There are a wide variety of treatments available for both trauma and chronic pain. The treatments we mentioned are just a few options. Talk to your doctor or specialist and advocate for yourself. You could seek treatment privately. You could access treatment for your chronic pain online through a chronic pain relief app like ours. You can even find psychological therapy options online to help address your trauma. Take your time, do your research, and pick the right option for you.

  • Do your research

Learning how trauma and chronic pain influence each other, and the science behind pain will help you to get a better understanding of how to manage your symptoms.

  • Practice adaptive self-management

There are plenty of ways you can learn to actively reduce your stress levels in your day to day life. You can learn to manage your chronic pain and your mental health.

  • Be kind to yourself

Don’t be too hard on yourself. Learning how to live well despite mental illness and chronic pain is a delicate balancing act. It takes time. You will make mistakes along the way and not everything will be perfect. Praise yourself with every step you take and celebrate your wins, even if they seem small.
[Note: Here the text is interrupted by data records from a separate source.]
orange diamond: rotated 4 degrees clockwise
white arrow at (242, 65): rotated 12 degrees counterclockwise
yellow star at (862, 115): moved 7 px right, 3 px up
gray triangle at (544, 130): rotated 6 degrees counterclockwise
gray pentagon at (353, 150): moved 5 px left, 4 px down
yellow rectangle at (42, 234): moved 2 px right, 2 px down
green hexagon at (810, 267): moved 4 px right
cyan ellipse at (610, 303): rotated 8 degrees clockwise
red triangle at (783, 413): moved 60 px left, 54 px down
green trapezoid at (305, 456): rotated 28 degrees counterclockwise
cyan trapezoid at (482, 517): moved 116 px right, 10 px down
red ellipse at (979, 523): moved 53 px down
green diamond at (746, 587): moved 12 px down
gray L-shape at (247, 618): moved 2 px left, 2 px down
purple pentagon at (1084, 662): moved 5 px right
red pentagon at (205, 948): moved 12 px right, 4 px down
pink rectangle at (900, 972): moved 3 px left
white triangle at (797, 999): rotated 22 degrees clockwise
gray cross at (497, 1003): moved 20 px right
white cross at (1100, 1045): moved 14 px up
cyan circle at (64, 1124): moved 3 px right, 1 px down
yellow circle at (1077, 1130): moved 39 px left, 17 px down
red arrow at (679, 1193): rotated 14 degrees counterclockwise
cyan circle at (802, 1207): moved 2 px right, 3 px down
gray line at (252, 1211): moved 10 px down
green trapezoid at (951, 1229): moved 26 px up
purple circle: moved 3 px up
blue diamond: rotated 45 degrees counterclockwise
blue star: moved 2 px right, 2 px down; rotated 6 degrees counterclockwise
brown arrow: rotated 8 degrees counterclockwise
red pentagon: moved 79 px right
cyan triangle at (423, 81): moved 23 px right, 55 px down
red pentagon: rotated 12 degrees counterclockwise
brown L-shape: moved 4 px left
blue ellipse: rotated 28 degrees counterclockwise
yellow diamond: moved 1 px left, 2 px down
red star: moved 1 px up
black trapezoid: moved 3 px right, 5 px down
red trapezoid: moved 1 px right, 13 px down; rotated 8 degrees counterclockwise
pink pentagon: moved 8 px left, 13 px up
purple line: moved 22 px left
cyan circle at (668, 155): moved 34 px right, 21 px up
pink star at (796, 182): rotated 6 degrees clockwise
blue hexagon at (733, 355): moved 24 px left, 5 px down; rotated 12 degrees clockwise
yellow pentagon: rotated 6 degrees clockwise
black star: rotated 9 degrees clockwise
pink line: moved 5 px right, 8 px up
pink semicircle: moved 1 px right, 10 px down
You can get through this and come out of the other side feeling stronger and more empowered.

References

  • Morasco, B. J., Lovejoy, T. I., Lu, M., Turk, D. C., Lewis, L., & Dobscha, S. K. (2013). “The relationship between PTSD and chronic pain: mediating role of coping strategies and depression.” Pain, 154(4), 609–616.
  • Brennstuhl, Marie-Jo & Tarquinio, Cyril & Montel, Sebastien. (2014). “Chronic Pain and PTSD: Evolving Views on Their Comorbidity.” Perspectives in Psychiatric Care. 51. 10.1111/ppc.12093
  • Murray J. McAllister, PsyD, (2017), “Trauma”. Institute For Chronic Pain.
  • PTSD: National Center for PTSD, (2019), “Chronic Pain and PTSD: A Guide for Patients”. U.S. Department of Veterans Affairs.
  • Laura Kiesel, (2018), “Chronic pain and childhood trauma”. Harvard Medical School, Harvard Health Publishing. 
  • PTSD UK, (2020), “The Link Between Chronic Pain and PTSD”. 
  • Rockville (MD): Substance Abuse and Mental Health Services Administration (US), (2014), “Trauma-Informed Care in Behavioral Health Services”. Chapter 3. 
  • SAMHSA-HRSA Center For Integrated Health Solutions, (2020), “Trauma”. 
  • Abigail Powers Lott, Ph.D., (2016), “Dealing with the experience of chronic pain”. Anxiety.org

Please note: This article is made available for educational purposes only, not to provide personal medical advice.